Questione di “spinning”
Gli scienziati stanno sfruttando i segnali relativi a onde gravitazionali captate da LIGO e prodotte dalla fusione di quattro coppie di buchi neri; tre segnali sono stati catturati nel 2015 e uno nel 2017. Lo scopo è cercare di capire meglio la formazione di questi sistemi binari di buchi neri. Al momento, gli scenari in campo sono due e riguardano il comportamento dello “spin” dei buchi neri, ossia il momento angolare del materiale da cui il buco nero (che è la fase finale della vita di alcune stelle) si è formato.
Due ipotesi
A quanto si legge nello studio degli scienziati dell’Università di Birmingham pubblicato sulla rivista Nature, nella prima ipotesi i buchi neri potrebbero essere nati insieme e, ruotando meno rapidamente dei buchi neri della nostra galassia, aver vissuto una vita a breve distanza per poi fondersi l’uno nell’altro.

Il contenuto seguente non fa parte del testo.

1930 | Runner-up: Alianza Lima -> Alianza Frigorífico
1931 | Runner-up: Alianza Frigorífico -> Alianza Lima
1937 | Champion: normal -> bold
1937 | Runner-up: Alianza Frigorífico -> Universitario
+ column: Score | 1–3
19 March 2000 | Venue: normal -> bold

La seconda ipotesi è invece che i due buchi neri si siano formati indipendentemente l’uno dall’altro in una zona dell’Universo molto densa di stelle ma che l’ambiente dinamico li abbia portati ad avvicinarsi. A quel punto, si sarebbero incontrati per poi morire insieme. Questa ipotesi è quella più attendibile nel caso in cui si accertasse una velocità di rotazione sostenuta e simile a quella dei buchi neri della Via Lattea.

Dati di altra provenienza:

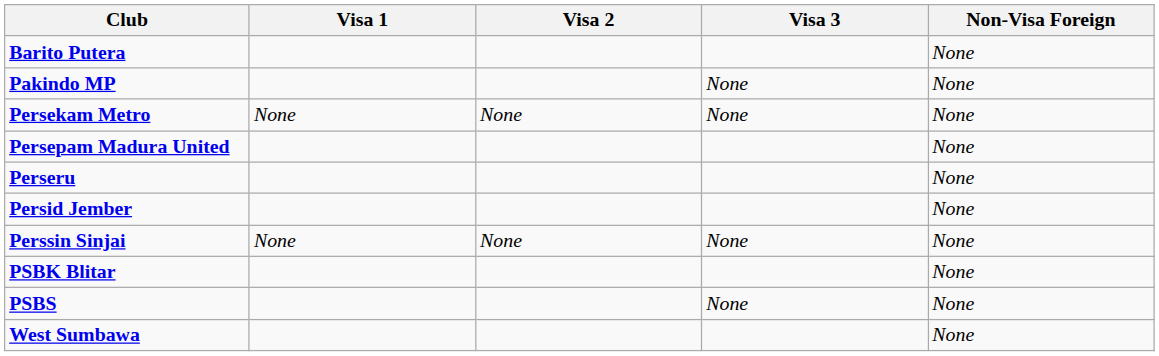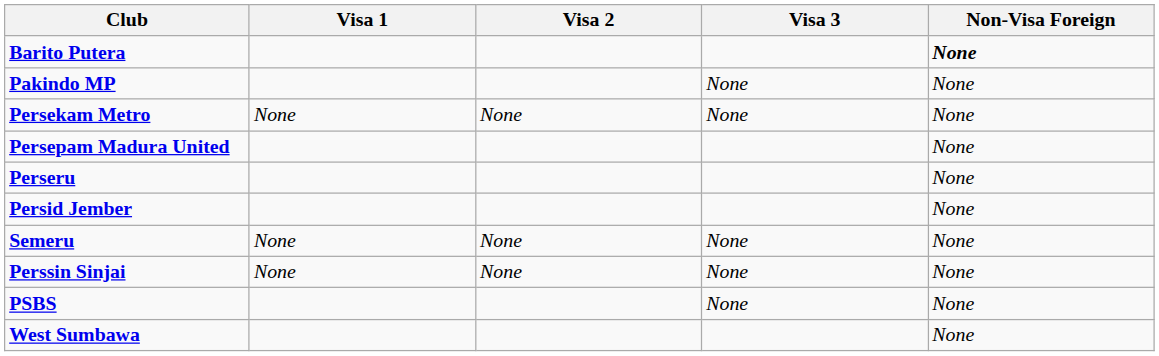Barito Putera | Non-Visa Foreign: normal -> bold
+ row: Semeru | None | None | None | None
- row: PSBK Blitar | None
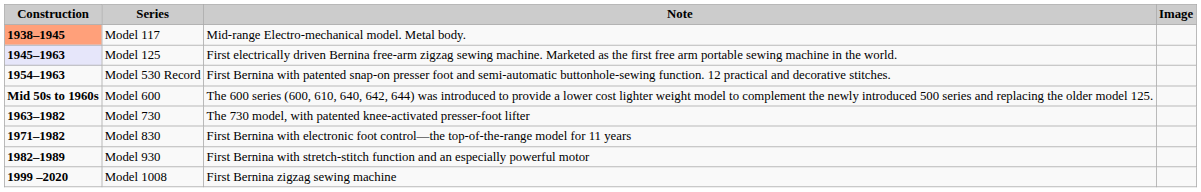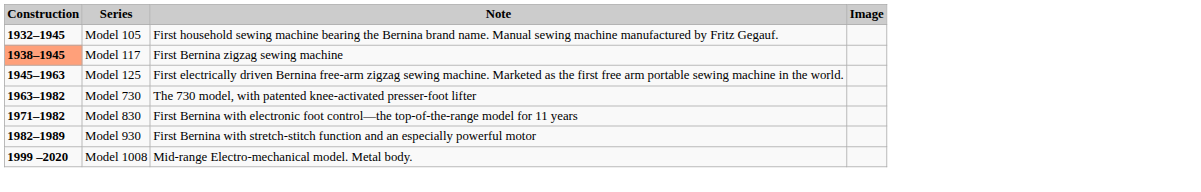+ row: 1932–1945 | Model 105 | First household sewing machine bearing the Bernina brand name. Manual sewing machine manufactured by Fritz Gegauf.
Model 117 | Note: Mid-range Electro-mechanical model. Metal body. -> First Bernina zigzag sewing machine
Model 125 | Construction: lavender background -> no background
- row: 1954–1963 | Model 530 Record | First Bernina with patented snap-on presser foot and semi-automatic buttonhole-sewing function. 12 practical and decorative stitches.
- row: Mid 50s to 1960s | Model 600 | The 600 series (600, 610, 640, 642, 644) was introduced to provide a lower cost lighter weight model to complement the newly introduced 500 series and replacing the older model 125.
Model 1008 | Note: First Bernina zigzag sewing machine -> Mid-range Electro-mechanical model. Metal body.
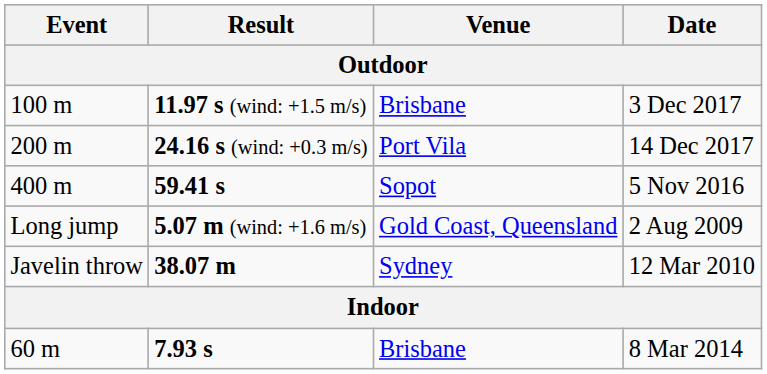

L’indagine comunque è ancora nelle fasi iniziali e sarà migliorata con l’acquisizione di segnali da ulteriori onde gravitazionali captate. E non è escluso che nuove onde possano essere presto rilevate, perché fenomeni come collisioni di grandi buchi neri disposti in sistemi binari sono molto frequenti: “Abbiamo calcolato che le loro collisioni, in ogni angolo nell’universo, si susseguono al ritmo di una ogni quarto d’ora”, ha dichiarato Alberto Vecchio, tra gli autori dello studio.